In all of these communities the campaign was well-received with hundreds of people turning out to see the presentation and find out how they can get involved.

"In terms of response, the momentum is just growing so fast. We’re getting 200 people or more out to events, which is a great turnout for some of these small communities, and the people are eager to help," said Bruce. "We were in Rossland for this annual film festival they have, and afterwards all of these filmmakers come up to me and offered me footage and time to help with the presentation, and photographers offering their work. This is a pretty passionate topic for most of the mountain people we talk to, and for good reason."

Originally the Melting Mountains campaign was created by the ACC on behalf of mountain climbers, backcountry skiers and other recreationists concerned about receding glaciers. "But as we did more research we realized how it really affects all facets of mountain life, and all Canadians. We are speaking to Albertans and I think a lot of farmers will come out and support us because they’re realizing that… to water their crops it really depends on glaciers," said Bruce. "They truly are the water towers for the prairies."

The presentation includes some incredible before and after shots taken of glaciers. The Helm Glacier in Garibaldi Park is one of the examples used to show just how far they’ve receded.

"The effects of climate change on mountains are very visual, they’re quite obvious to everybody and it’s easy to show the before and after pictures. People are definitely taken aback by just how quickly glaciers are melting and what it means," said Bruce.

"On the positive side, people are responding well to the solutions, and the success stories are going on right now. There are great new technologies coming out, and because Canada has signed on to Kyoto, there are a great deal of solutions coming out of that."

By challenging people to reduce their own emissions by 20 per cent (an average of one tonne), Canadians will be personally in compliance with Kyoto said Bruce. Some of the elements of the Peak Challenge are basic, from weather-proofing your home in the winter to turning down your hot water heater to 50 degrees Celsius.

"You don’t have to change your lifestyle dramatically to implement these solutions, a lot of them are really practical and easy," said Bruce.

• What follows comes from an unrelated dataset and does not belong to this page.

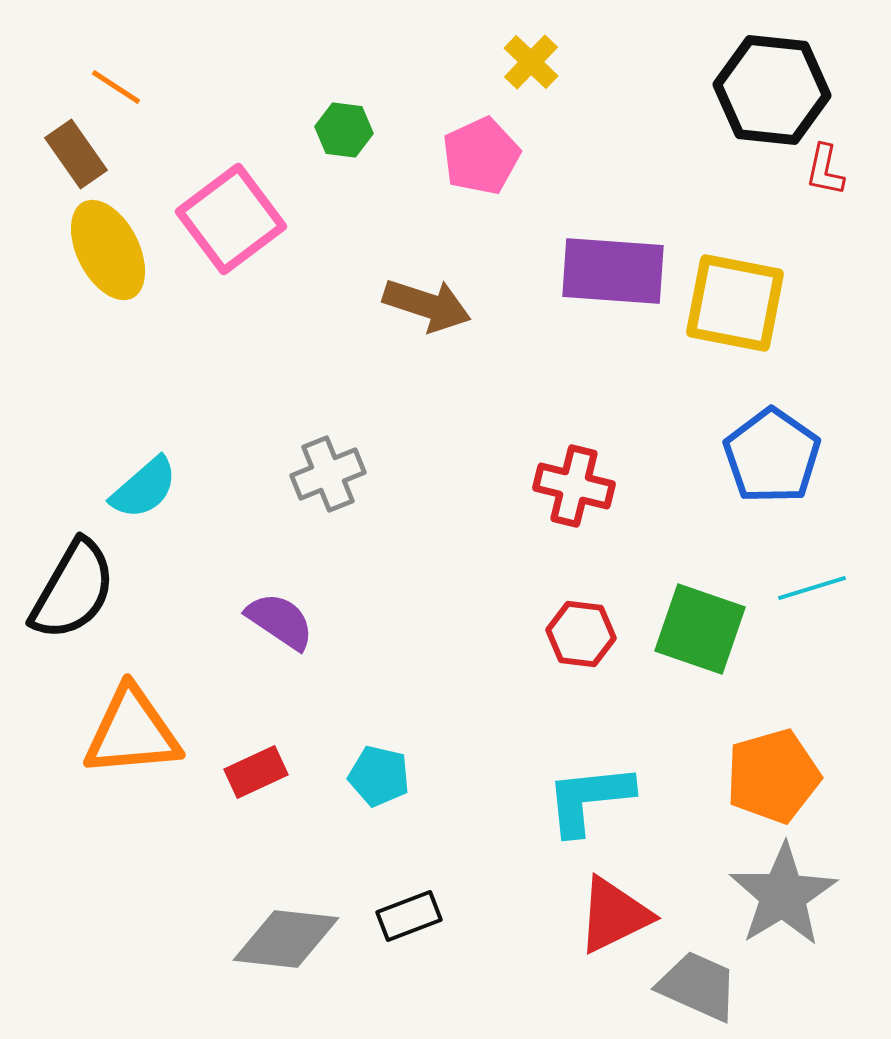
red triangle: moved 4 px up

Following the ActionONE fundraiser this Sunday, Melting Mountains will be giving a formal presentation in Whistler at the end of February where they will discuss the program as well as the new research and science that has been introduced since the start of the program two years ago. Among the most recent Environment Canada findings, the snowpack is melting on average a half day sooner each year in recent decades. As a result, many communities are starting to see spring weeks earlier than normal.

"This is disturbing news for anyone who recreates in the mountains, or relies on our mountains for water or jobs," said Bruce. "The future of our mountain experiences, like skiing or mountaineering, depend on reducing greenhouse gas emissions."